Like the unaccompanied children who had come on the Kindertransport (statue at Liverpool Street Station, centre left), at the end of the war many refugees found out about the fate of their family and friends in Europe, most of whom had died in the camps. As far as I know, the last communication
my father had from his family in Holland was a letter from Westerbork in August 1943 notifying him of the birth of the twins Robert and Elisabeth. The facts about individuals were slow to emerge and my father went back to Germany in 1946, both to do business and to see and find out for himself. On his 1946 trip back to Germany he went to buy up the detritus of war and sell it as scrap. Few refugees wanted to return to a devastated and divided Germany and most applied for British Naturalisation and Citizenship. Thekla Hess, by then in her 60’s and still living in Leicester (bottom right), became British, as did her family and all of my family (my Grandfather Erich’s identity card centre top and his blue passport bottom right). Our small family prospered, and by the time I was born in 1953 Harry had a steadily growing metal business based in Camden Town, dealing in aluminium and stainless steel.

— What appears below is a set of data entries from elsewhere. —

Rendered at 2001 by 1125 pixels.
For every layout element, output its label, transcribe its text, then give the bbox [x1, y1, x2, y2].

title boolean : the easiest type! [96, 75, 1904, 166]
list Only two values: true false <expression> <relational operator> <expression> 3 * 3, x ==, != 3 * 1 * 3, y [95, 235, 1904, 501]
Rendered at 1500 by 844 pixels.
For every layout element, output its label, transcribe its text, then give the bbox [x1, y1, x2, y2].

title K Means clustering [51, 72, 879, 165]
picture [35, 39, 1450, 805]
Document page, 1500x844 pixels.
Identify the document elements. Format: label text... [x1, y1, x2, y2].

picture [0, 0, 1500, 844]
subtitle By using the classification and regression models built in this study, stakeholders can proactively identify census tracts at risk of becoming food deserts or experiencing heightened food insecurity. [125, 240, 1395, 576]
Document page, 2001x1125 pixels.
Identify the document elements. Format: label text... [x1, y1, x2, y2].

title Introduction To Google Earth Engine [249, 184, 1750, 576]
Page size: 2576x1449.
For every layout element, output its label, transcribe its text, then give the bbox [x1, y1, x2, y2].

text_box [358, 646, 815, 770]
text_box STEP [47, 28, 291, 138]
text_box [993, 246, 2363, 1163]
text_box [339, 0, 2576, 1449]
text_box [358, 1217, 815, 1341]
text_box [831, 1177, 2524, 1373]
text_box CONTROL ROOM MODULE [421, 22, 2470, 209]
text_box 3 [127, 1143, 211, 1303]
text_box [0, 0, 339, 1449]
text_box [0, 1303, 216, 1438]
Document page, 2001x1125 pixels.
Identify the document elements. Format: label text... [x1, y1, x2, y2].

The first note of concern I recall from my parents about living as ‘foreigners’ in Britain was with the Conservative Minister Enoch Powell’s (top left) widely reported and inflammatory 1968 ‘Rivers of Blood’ speech, which included lines such as; ‘We must be mad, literally mad, as a nation to be permitting the annual inflow of some 50,000 dependants, who are for the most part the material of the future growth of the immigrant-descended population. It is like watching a nation busily engaged in heaping up its own funeral pyre’. I remember my parents, horrified by its racism and xenophobia, switching their newspaper order from the Tory-supporting Daily Telegraph to the more liberal Guardian, a change which was never reversed. Their anxiety was not about their status, which was settled, but more due to an undercurrent of fear based on current events and past experience, which we can still recognise today.
Unlike the refugees from Europe who had to apply for, and were sometimes refused, asylum, those who came after the war on the Windrush (centre right) and other boats from the Caribbean were British citizens. They were encouraged to come as a solution to the postwar labour shortage. The 2018 ‘Windrush scandal’ is linked to the Home Office ‘hostile environment’ immigration policy. Implemented in 2012, these administrative and legislative measures were calculated to make staying in Britain as difficult as possible for those without the correct ‘leave to remain’ papers, in the hope that they would leave voluntarily. Citizens of the Windrush generation without the stipulated papers were denied legal rights, threatened with deportation and in some cases wrongly detained or deported. Due to the uncertainty generated, some lost their jobs, homes or were denied benefits and
medical care to which they were entitled. The campaign group Liberty was one of many organisations to challenge this government policy (see lorry in centre).
The book ‘Life in the United Kingdom’ (new version, centre right) prepares those wanting to become residents for the citizenship test. A multiple-choice exercise with 24 questions, the test covers some challenging subjects. A candidate is expected to know the aims of the Chartists (see print 5B), who built the Tower of London, and who first won an Olympic medal in the 10,000 metres. I particular liked the question ‘What is not a fundamental principle of British life?’ With a choice from: 1) treating others with fairness. 2) looking after yourself and family. 3) driving a car. 4) looking after the environment’. I did not pass the mock examination first time.